AK Parti Ordu’da siyaset uzun zamandır hizmetten çok hesapla, üretmekten çok tüketmekle meşgul. Muhalefetin en sert eleştirilerine gerek kalmıyor, çünkü parti kendi içinde kavga etmekte usta, kendi içinde rakip üretmekte maharetli.
Enver Yılmaz’ın ayrılığıyla başlayan süreç, şehrin siyasetinde kalıcı bir çatlağa dönüştü.
Numancılar, Halitciler, Hilmiciler, Hamaratçılar…
İsimler değişti ama kavga bitmedi. Her cenah, partiden bir parça koparıp götürdü. Geriye kalan ise yalnızca “birlik ve beraberlik” nutukları oldu.

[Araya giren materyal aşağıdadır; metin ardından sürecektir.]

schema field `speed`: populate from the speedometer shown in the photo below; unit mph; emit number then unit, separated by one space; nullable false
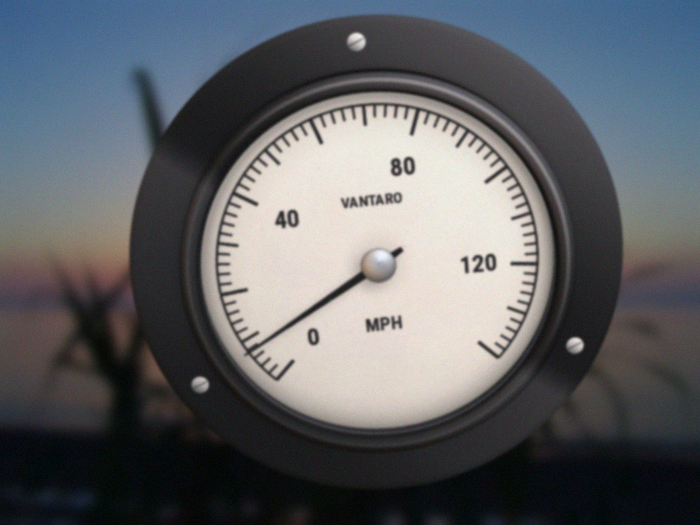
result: 8 mph
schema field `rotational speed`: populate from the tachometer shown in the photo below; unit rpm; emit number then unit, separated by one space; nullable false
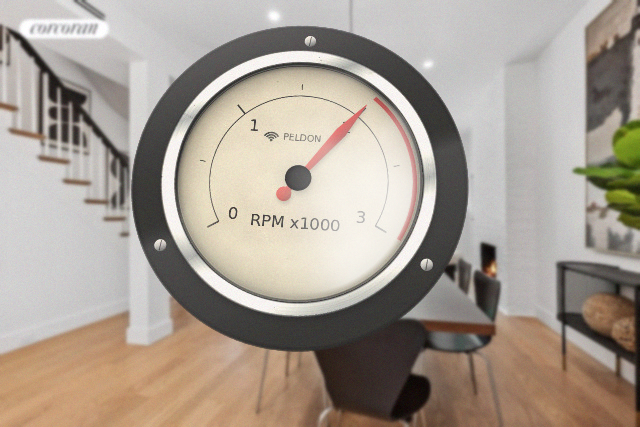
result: 2000 rpm
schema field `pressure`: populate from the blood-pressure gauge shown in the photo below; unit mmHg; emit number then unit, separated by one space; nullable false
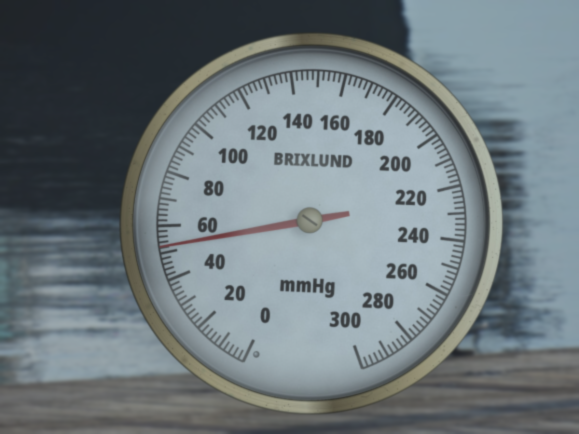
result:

Oysa Ordu için gerçekten emek veren iki isim vardı!
Selman Altaş ve Mahmut Özer. Biri çoktan gitti, diğeri hala mücadele ediyor. Ama görünen o ki Ordu siyasetinde hizmet eden olmak, en riskli pozisyon. Çünkü bu şehirde siyaset çoğu zaman hizmeti büyütmek yerine, hizmet edeni küçültmeyi tercih ediyor.
Ve kulislerde aynı cümle dönüp duruyor “Ben Erdoğan’a yakınım, beni harcamaz.” Ama Erdoğan bu iç hesapların ne kadarını biliyor, kim kime ne kadar “yakın”, işte orası muamma.
Ordu’nun sokakları ise şunu çok iyi biliyor!
Yakınlık iddialarıyla şehir kalkınmıyor, hizipleşmelerle yarın inşa edilmiyor.
Asıl trajedi de burada gizli. Çünkü Ordu’da siyaset kazanın içinde kaynarken, şehir o kazandan çıkan buharla yetinmek zorunda bırakılıyor. Çorba kaynamıyor, sadece kavga kaynıyor.